About this task
Please format the lines of the listing as a numbered list with blank lines left out, beginning at the line that has "Real life has" and stopping after the line that has "is too much".

*** Opening of Listed records ***

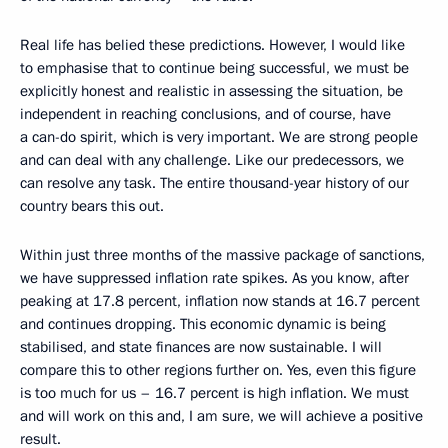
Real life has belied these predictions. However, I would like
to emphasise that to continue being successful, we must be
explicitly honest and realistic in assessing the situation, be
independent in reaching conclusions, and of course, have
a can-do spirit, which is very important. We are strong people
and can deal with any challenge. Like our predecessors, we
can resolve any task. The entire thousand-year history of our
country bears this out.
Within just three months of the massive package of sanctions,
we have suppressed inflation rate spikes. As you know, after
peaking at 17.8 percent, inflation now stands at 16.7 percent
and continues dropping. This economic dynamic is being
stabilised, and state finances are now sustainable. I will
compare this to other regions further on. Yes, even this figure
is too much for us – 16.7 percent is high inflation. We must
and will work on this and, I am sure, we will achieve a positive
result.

*** Close of Listed records ***
*** Opening of Listed records ***

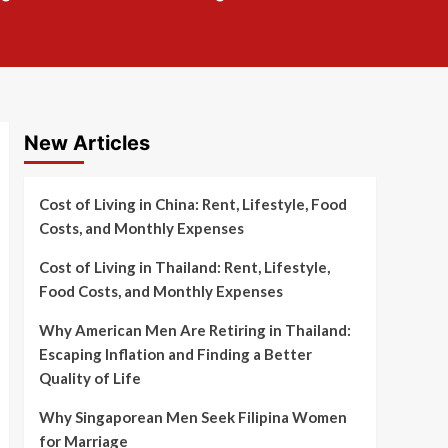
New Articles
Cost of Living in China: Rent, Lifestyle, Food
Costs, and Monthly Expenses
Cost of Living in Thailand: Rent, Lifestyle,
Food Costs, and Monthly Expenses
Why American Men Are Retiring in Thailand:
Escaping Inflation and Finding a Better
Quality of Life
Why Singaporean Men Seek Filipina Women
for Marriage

*** Close of Listed records ***

Your response
1. Real life has belied these predictions. However, I would like
2. to emphasise that to continue being successful, we must be
3. explicitly honest and realistic in assessing the situation, be
4. independent in reaching conclusions, and of course, have
5. a can-do spirit, which is very important. We are strong people
6. and can deal with any challenge. Like our predecessors, we
7. can resolve any task. The entire thousand-year history of our
8. country bears this out.
9. Within just three months of the massive package of sanctions,
10. we have suppressed inflation rate spikes. As you know, after
11. peaking at 17.8 percent, inflation now stands at 16.7 percent
12. and continues dropping. This economic dynamic is being
13. stabilised, and state finances are now sustainable. I will
14. compare this to other regions further on. Yes, even this figure
15. is too much for us – 16.7 percent is high inflation. We must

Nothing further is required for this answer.